Parse Server: A Viable Open Source Platform?

Today, April 28th, 2016, Facebook announced that 9,500+ apps migrated off of Parse’s infrastructure onto their own private DBs. WoW! 500K claimed Parse apps => 9.5K apps with enough business to pay for DB storage.

No wonder they’re shutting it down.

My app, Spot marks the taX™ Residency App, is a proud member of the 9.5K Parse survivors. (By the way, as I have both a production and test server, I count as two of the above apps. What if those 9,500 Parse apps actually represent only 4,750 mobile apps?)

As a developer, you have to ask yourself about the viability of maintaining your app on the Open Parse Server. Open source software depends upon the kindness of strangers; people like me. (I have made extremely modest contributions to the Parse iOS SDK.) How many people are working on the platform? Github lists 66 people lead by non-Facebook employee, Florent Vilmart. The Facebook employed contributors are winding their contributions down. This is to be expected — Facebook is abandoning the platform.

The normal dynamic around open source platforms is that there is some strategic or tactical reason for companies to pay for engineers to modify and improve the code base. Do such reasons exist for the Open Parse Server? There were several startup announcements shortly after Facebook announced the demise of their service. But lets run the numbers. 9,500 apps have been moved into a self-managed situation. The vast majority of those are almost certainly running the DB themselves or on mLab.com or similar. In other words, these 9,500 developers are largely self sufficient. Will they fund contributions to the Open Parse Server?

I’m doubtful.

As a developer, you have to balance the costs you incur maintaining abandonware versus the costs of moving off of the platform. To my mind, the key determinant of whether to stay is the quality and quantity of folks maintaining your platform. On July 28, 2016 Facebook wants all of us to be running everything on our infrastructure. What happens if Mr. Vilmart is the only person contributing to the Open Parse Server? I think that means you pull the trigger to get off of Open Parse Server.

As a modest user of Parse functionality, I intend to continue to run my apps on Open Parse Server and mLab.com through the balance of 2017. I am building test apps that use different platforms — Amazon Web Services, Google Cloud Platform, or Microsoft Azure.
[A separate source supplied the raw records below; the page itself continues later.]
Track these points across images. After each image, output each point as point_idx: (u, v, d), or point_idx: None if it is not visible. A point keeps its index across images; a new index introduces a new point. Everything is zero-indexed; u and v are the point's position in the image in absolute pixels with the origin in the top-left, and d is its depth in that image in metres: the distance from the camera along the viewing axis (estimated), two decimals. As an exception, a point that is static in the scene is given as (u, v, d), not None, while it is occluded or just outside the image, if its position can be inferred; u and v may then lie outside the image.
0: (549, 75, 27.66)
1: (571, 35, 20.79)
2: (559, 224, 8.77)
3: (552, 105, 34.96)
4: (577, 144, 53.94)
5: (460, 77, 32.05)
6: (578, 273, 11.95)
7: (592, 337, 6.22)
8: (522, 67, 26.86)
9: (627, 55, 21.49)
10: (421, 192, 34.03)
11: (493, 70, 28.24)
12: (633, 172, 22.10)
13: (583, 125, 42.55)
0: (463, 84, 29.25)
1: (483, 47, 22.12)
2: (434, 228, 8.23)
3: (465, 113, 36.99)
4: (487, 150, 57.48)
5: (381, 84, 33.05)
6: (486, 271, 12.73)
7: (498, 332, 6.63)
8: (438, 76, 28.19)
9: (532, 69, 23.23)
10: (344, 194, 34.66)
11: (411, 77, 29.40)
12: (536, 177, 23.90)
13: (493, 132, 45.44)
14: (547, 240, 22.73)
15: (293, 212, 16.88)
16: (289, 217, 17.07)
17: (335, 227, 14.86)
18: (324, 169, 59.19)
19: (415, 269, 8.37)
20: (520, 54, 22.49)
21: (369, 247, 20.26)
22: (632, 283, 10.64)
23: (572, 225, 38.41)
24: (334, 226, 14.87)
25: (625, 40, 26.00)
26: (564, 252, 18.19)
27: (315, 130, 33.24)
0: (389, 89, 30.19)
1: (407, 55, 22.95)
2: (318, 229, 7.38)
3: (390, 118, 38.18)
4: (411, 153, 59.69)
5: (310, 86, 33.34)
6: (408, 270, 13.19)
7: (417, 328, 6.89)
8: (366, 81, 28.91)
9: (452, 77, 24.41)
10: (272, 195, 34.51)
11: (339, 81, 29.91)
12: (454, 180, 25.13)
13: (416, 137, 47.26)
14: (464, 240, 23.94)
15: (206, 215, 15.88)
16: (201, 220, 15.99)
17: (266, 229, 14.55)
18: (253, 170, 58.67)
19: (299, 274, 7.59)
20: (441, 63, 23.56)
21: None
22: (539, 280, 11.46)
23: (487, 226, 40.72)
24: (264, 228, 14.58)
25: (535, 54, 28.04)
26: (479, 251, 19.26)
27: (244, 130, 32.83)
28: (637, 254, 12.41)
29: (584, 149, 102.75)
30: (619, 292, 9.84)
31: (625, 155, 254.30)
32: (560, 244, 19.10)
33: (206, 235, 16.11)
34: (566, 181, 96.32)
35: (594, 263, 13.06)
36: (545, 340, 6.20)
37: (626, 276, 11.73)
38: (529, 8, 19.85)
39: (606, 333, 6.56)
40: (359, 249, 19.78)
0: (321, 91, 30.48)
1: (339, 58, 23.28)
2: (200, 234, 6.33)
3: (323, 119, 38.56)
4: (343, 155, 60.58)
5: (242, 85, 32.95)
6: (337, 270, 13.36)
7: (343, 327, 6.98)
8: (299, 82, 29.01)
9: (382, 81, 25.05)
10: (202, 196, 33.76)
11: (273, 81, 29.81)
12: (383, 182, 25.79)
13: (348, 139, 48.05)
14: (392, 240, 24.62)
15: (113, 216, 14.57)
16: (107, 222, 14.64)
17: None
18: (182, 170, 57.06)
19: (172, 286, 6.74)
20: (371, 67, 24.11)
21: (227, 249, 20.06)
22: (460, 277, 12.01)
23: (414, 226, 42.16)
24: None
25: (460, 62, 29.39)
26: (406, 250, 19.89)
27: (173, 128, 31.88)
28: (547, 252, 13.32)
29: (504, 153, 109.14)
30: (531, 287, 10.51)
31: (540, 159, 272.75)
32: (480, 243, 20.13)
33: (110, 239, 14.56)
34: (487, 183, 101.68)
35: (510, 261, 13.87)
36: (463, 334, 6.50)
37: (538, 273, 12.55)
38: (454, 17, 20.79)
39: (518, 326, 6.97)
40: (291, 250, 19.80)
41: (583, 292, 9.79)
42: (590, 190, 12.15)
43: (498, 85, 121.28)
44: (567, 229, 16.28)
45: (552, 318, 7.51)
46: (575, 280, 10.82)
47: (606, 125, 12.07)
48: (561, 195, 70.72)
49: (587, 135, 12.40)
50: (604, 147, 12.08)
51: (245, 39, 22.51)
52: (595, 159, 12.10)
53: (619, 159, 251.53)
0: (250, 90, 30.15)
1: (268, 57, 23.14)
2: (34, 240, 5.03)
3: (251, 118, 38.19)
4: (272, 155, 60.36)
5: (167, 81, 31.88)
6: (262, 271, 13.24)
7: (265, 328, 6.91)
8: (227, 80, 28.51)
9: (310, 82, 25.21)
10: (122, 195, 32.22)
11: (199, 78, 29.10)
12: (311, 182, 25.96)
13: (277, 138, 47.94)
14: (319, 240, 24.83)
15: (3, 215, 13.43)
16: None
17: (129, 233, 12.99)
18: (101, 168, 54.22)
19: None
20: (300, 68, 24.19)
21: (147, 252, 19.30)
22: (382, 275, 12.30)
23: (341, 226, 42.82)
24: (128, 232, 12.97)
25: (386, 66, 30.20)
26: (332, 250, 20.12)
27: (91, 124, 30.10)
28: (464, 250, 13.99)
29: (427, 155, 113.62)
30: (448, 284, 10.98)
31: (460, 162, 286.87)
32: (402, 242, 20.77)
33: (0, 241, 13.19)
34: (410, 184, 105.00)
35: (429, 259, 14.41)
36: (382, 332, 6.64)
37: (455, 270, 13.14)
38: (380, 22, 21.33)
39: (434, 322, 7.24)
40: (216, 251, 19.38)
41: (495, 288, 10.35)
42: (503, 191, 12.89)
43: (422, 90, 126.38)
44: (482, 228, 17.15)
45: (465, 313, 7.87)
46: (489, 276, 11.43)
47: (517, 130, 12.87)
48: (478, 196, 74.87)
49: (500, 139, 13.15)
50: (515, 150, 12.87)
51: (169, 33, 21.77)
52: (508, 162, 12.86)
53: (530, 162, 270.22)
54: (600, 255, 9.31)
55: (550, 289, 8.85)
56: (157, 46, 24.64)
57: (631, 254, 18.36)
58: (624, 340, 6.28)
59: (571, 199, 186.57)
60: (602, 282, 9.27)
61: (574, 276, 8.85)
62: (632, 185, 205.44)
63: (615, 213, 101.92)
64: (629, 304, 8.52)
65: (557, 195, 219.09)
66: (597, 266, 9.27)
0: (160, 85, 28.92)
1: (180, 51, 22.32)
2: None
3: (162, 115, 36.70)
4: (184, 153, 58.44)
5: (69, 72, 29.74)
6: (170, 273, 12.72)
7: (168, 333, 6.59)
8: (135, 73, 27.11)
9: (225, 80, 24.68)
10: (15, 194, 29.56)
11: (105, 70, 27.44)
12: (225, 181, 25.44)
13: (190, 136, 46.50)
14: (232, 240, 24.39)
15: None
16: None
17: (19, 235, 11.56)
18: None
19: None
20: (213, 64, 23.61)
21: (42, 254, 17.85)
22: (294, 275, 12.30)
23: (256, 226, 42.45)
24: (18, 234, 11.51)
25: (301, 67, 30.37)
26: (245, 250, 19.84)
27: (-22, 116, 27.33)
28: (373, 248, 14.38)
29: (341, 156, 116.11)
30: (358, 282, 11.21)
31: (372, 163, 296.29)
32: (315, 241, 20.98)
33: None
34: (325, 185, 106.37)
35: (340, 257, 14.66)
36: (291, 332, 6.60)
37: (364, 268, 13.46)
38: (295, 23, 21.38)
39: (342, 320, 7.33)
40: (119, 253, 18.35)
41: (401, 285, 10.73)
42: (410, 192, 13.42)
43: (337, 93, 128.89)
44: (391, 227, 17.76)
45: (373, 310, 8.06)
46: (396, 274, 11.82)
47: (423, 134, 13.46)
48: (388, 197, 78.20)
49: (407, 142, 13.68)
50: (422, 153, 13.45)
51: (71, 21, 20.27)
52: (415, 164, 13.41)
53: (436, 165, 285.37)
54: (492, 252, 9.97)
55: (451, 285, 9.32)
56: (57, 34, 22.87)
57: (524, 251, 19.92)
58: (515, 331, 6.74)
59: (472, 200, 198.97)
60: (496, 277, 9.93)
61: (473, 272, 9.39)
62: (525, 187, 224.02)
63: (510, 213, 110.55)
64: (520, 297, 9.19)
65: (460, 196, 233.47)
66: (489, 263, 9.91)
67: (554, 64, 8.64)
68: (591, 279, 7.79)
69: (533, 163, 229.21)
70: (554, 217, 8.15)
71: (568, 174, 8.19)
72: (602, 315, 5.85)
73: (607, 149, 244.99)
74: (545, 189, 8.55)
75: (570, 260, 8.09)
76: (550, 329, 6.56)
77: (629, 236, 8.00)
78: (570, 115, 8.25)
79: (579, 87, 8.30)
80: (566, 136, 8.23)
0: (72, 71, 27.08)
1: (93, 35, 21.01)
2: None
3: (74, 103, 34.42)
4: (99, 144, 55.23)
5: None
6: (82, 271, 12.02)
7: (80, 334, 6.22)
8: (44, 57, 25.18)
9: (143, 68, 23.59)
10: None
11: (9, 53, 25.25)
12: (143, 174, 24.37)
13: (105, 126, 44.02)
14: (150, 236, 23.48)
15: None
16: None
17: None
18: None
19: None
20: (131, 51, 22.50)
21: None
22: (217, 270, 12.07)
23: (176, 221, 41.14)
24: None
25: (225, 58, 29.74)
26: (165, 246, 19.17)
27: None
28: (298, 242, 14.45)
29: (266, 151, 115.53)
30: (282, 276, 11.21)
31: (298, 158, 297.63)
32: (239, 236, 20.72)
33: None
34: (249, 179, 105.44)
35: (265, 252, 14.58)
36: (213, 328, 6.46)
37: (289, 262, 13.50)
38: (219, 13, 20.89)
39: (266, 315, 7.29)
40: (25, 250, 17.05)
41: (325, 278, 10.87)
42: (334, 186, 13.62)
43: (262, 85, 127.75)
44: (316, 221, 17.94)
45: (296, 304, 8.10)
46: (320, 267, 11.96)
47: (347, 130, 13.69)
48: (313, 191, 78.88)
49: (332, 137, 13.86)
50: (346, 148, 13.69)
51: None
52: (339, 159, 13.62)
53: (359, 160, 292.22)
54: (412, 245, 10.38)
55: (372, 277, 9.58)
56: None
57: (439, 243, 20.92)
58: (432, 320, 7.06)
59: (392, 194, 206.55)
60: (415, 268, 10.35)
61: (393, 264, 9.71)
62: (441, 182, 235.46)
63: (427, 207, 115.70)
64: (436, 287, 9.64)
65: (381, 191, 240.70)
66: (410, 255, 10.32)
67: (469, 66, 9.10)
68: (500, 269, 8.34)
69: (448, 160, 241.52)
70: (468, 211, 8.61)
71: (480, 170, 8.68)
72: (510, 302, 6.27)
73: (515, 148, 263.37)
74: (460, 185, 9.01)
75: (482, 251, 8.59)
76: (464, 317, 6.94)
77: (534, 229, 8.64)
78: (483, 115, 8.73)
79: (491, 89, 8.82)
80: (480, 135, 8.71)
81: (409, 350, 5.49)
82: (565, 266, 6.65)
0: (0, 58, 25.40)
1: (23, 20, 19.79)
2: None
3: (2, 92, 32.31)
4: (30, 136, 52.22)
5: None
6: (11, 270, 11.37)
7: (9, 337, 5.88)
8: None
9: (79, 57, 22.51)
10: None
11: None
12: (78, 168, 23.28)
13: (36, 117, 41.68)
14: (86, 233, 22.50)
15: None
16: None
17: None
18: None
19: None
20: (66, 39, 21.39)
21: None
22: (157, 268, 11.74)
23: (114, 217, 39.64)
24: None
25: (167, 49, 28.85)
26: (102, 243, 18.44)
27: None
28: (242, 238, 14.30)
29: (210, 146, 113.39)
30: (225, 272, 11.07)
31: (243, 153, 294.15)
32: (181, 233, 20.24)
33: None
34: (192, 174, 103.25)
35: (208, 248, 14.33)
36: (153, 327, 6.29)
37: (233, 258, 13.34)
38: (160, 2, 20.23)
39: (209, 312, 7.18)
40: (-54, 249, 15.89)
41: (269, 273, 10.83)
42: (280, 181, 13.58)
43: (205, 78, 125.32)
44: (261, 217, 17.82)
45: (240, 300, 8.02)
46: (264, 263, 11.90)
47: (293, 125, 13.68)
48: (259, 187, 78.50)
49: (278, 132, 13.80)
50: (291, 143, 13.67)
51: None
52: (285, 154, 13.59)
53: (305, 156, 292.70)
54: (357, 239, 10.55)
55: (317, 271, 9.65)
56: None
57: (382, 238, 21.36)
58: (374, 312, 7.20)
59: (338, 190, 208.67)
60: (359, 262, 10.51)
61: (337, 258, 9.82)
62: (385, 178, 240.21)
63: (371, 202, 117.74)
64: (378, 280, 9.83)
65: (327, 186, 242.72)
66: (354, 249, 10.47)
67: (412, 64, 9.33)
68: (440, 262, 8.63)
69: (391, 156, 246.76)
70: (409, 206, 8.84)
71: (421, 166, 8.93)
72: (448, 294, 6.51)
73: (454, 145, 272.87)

In other words, I am moving to a large scale platform whose business is to support third party apps. Currently, the most complete of these serverless cloud platforms is from Amazon Web Services. Depending upon when I feel I need to pull the platform migration trigger, then the other two platforms should be quite a bit more mature. AWS is the serverless cloud architecture leader. If I had to move right now, I would move my apps to them.

What about all of the app server companies? Kinvey? Backendless? Others? If the least expensive, large scale MBaaS vendor, Parse, only had 9,500 commercially sustainable apps, then how stable can these other players be? What is their cash flow and profitability like? If it wasn’t viable for Facebook, why is it viable for these guys/gals? The big three above are just adding mobile device support to their existing stable of services; the marginal cost to them to support mobile apps is quite modest. They can stay in the game a long time. Can the small guys survive while the big guys encroach into their space? Are you going to bet your business on it?

As my app is stable, I am loathe to incur platform migration challenges. But I am planning to do so. I chose Parse so I could avoid running a platform. While Heroku and mLab are going to make running on their infrastructure painless, bit rot will set in. Node.js will improve. Apple WWDC is right around the corner; Apple will be introducing changes into iOS. Google I/O is also happening in May; Android will change. Will the Parse client SDKs survive the underlying platform mutation?

Platform maintenance is a real expense. Do you, as a Parse developer, want to incur it?